• **Task goal**:
Leave the images out and repeat the data exactly as given.

Keypoint coordinate data:

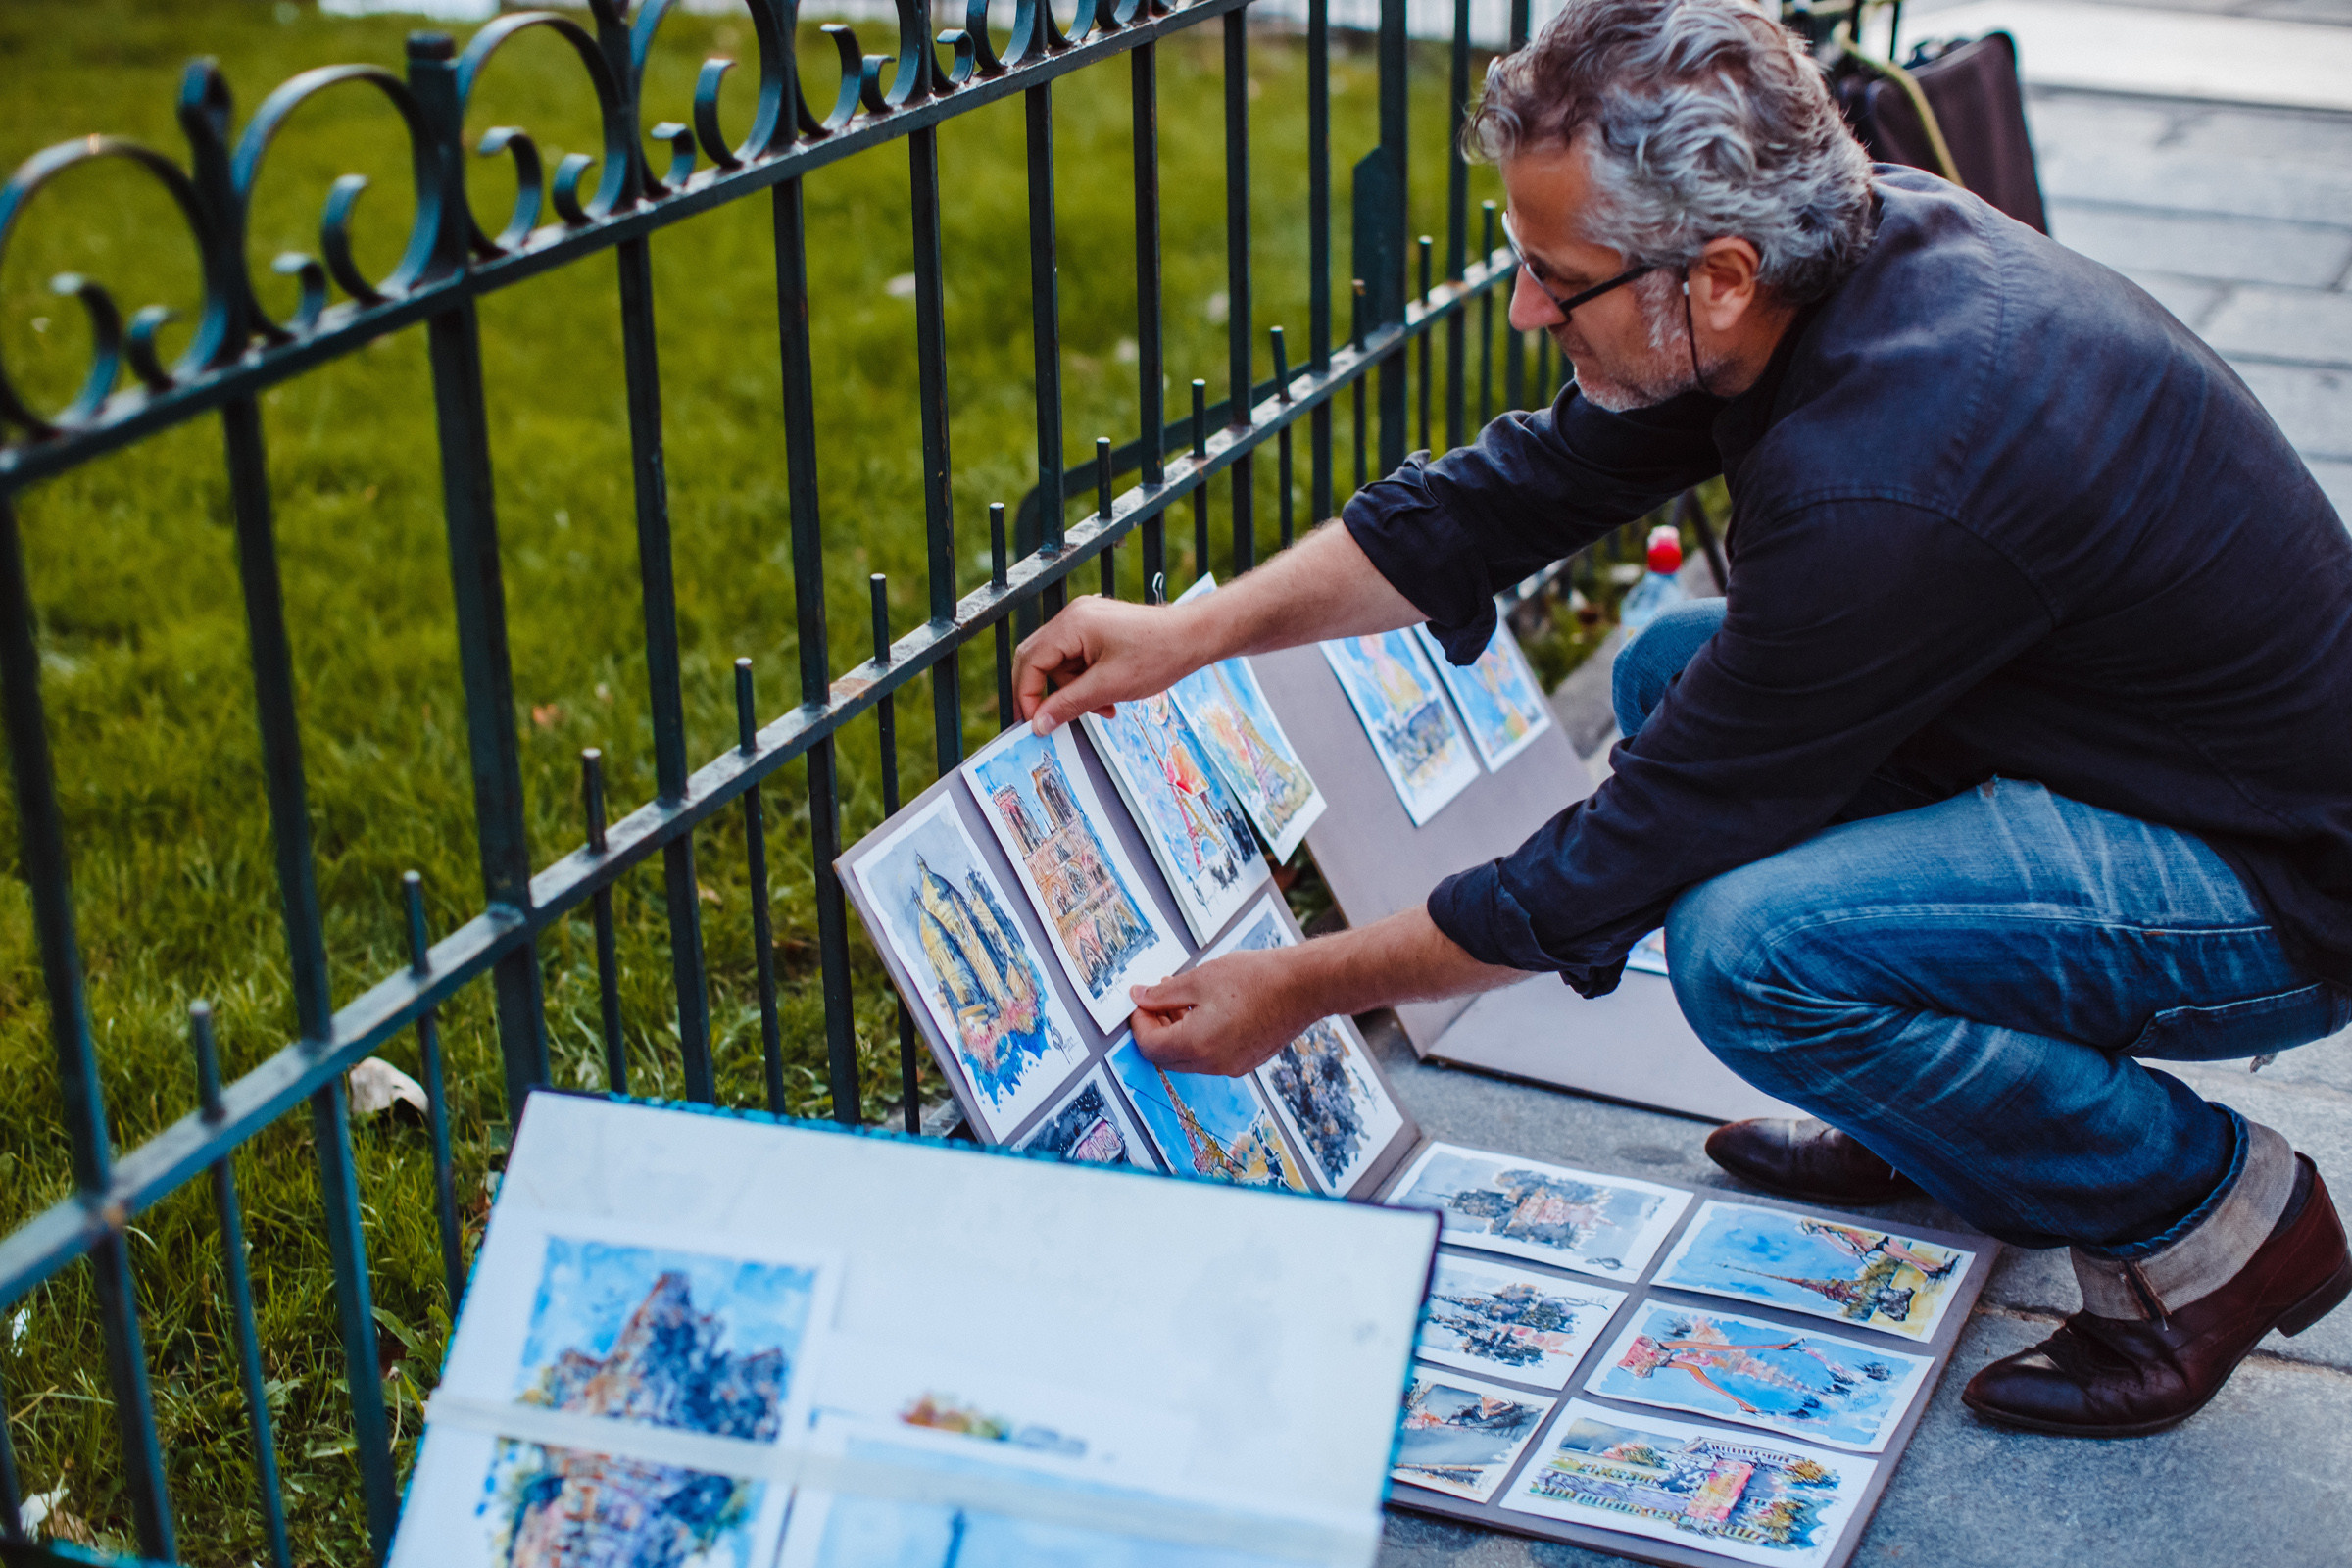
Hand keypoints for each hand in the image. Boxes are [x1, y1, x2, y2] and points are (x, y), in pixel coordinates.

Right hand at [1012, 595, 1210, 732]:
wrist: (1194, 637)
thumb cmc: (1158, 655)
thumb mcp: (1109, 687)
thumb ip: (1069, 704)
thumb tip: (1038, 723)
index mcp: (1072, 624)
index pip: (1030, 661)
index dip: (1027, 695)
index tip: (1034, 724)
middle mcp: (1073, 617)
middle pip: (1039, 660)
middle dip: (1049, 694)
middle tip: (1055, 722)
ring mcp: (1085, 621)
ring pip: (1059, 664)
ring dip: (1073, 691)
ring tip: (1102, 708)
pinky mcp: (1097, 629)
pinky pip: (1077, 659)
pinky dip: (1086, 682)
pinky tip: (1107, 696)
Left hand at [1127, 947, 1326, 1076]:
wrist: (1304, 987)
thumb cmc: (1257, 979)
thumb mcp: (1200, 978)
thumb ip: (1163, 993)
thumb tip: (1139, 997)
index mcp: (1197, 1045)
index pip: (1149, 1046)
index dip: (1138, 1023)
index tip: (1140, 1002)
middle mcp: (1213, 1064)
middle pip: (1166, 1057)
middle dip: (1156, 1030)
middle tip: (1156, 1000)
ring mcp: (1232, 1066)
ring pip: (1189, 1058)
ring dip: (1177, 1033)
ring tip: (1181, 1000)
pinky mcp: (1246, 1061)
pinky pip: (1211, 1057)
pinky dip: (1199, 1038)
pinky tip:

• **Exercise solution**:
Hand keypoints for each hand in the image. Boxes are [x1, y1, x2, y2] and points are (x, y), in pixel coordinates.

Right hand at [1012, 595, 1210, 732]:
wrist: (1194, 637)
thumb cmc: (1158, 655)
thumb mcp: (1109, 687)
thumb ip: (1069, 704)
thumb tip: (1038, 723)
index mcp: (1072, 624)
index pip: (1030, 661)
index dip: (1027, 695)
index tip: (1034, 724)
middle mcp: (1073, 617)
middle pip: (1039, 660)
middle dip: (1049, 694)
middle tip: (1055, 722)
ring mcp: (1085, 621)
ring pip: (1059, 664)
ring dip: (1073, 691)
ring tip: (1102, 708)
pinky mcp: (1097, 629)
pinky pip: (1077, 659)
pinky dip: (1086, 682)
pinky tip: (1107, 696)
Left hand at [1127, 947, 1326, 1076]:
wrist: (1304, 987)
thumb cmc: (1257, 979)
thumb mcp: (1200, 978)
thumb ip: (1163, 993)
thumb tip: (1139, 997)
index mcp: (1197, 1045)
index pip: (1149, 1046)
index dip: (1138, 1023)
index tip: (1140, 1002)
middle mcp: (1213, 1064)
middle pip: (1166, 1057)
middle dip: (1156, 1030)
middle tip: (1156, 1000)
ring mcp: (1232, 1066)
ring pip: (1189, 1058)
ring dip: (1177, 1033)
ring tip: (1181, 1000)
pinky mcp: (1246, 1061)
pinky pip: (1211, 1057)
pinky dip: (1199, 1038)
pinky tip:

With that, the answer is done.